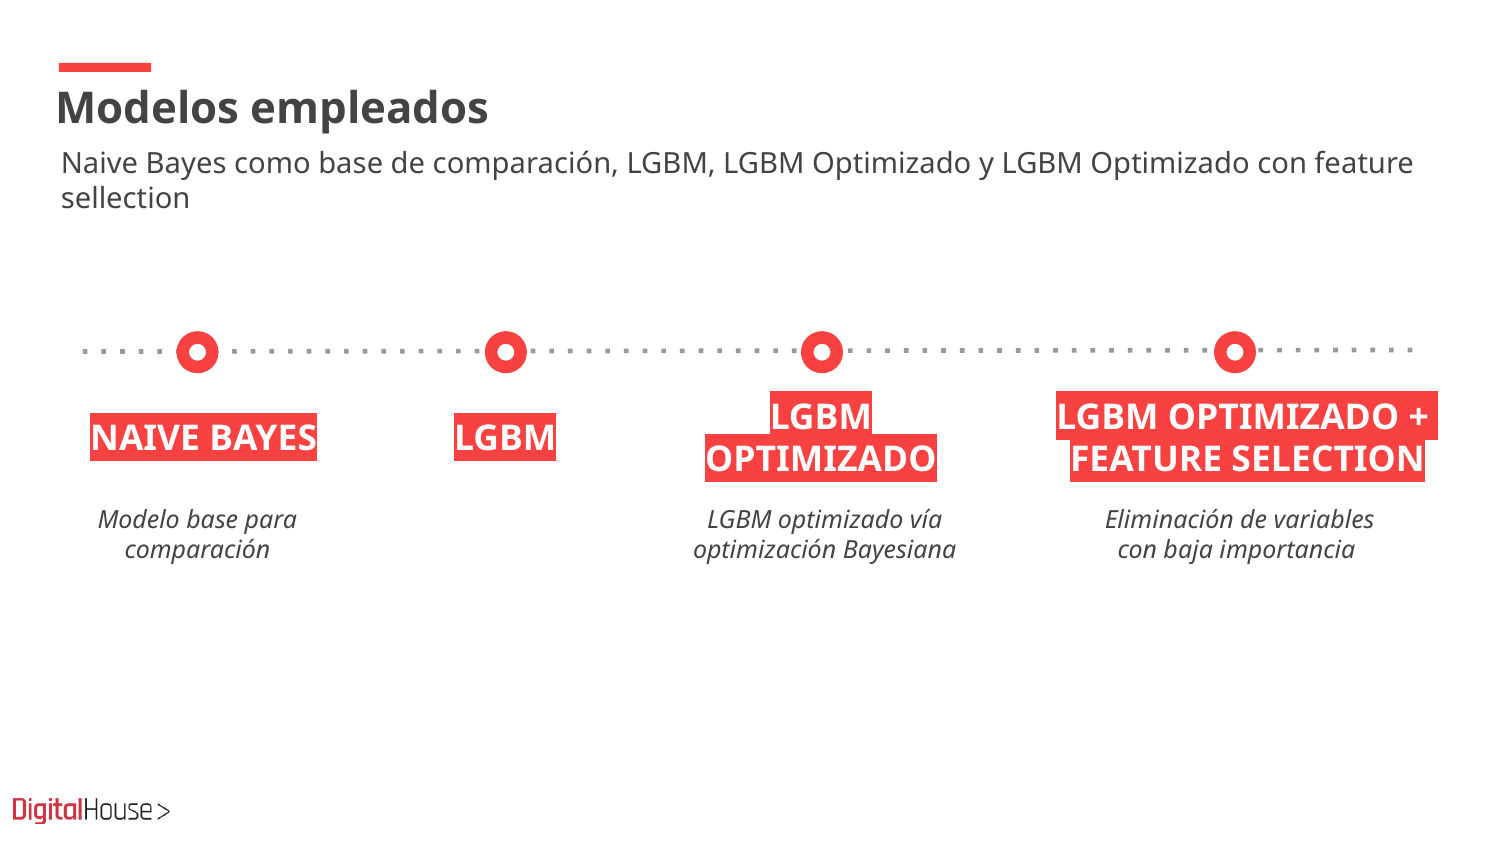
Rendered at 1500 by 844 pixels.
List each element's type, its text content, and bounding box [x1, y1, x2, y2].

text_box [1220, 337, 1250, 348]
text_box [807, 337, 837, 348]
text_box LGBM optimizado vía optimización Bayesiana [659, 488, 991, 579]
text_box [185, 361, 210, 367]
text_box [491, 337, 520, 348]
text_box [58, 62, 152, 72]
text_box LGBM OPTIMIZADO + FEATURE SELECTION [1049, 404, 1446, 468]
picture [7, 784, 175, 832]
text_box NAIVE BAYES [82, 404, 325, 468]
text_box [494, 361, 518, 367]
text_box [810, 361, 834, 367]
text_box Eliminación de variables con baja importancia [1081, 488, 1399, 579]
text_box Modelo base para comparación [72, 488, 323, 579]
text_box LGBM OPTIMIZADO [699, 404, 943, 468]
text_box [183, 337, 212, 348]
text_box [1223, 361, 1247, 367]
text_box Modelos empleados [53, 78, 883, 129]
text_box LGBM [383, 404, 627, 468]
text_box Naive Bayes como base de comparación, LGBM, LGBM Optimizado y LGBM Optimizado con feature sellection [45, 129, 1500, 229]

### REQUEST
Reproduce, with both ends included, the lines from the one holding "List each element's" to the end of the records above.

### ANSWER BELOW
List each element's type, its text content, and bounding box [x1, y1, x2, y2].

text_box [1220, 337, 1250, 348]
text_box [807, 337, 837, 348]
text_box LGBM optimizado vía optimización Bayesiana [659, 488, 991, 579]
text_box [185, 361, 210, 367]
text_box [491, 337, 520, 348]
text_box [58, 62, 152, 72]
text_box LGBM OPTIMIZADO + FEATURE SELECTION [1049, 404, 1446, 468]
picture [7, 784, 175, 832]
text_box NAIVE BAYES [82, 404, 325, 468]
text_box [494, 361, 518, 367]
text_box [810, 361, 834, 367]
text_box Eliminación de variables con baja importancia [1081, 488, 1399, 579]
text_box Modelo base para comparación [72, 488, 323, 579]
text_box LGBM OPTIMIZADO [699, 404, 943, 468]
text_box [183, 337, 212, 348]
text_box [1223, 361, 1247, 367]
text_box Modelos empleados [53, 78, 883, 129]
text_box LGBM [383, 404, 627, 468]
text_box Naive Bayes como base de comparación, LGBM, LGBM Optimizado y LGBM Optimizado con feature sellection [45, 129, 1500, 229]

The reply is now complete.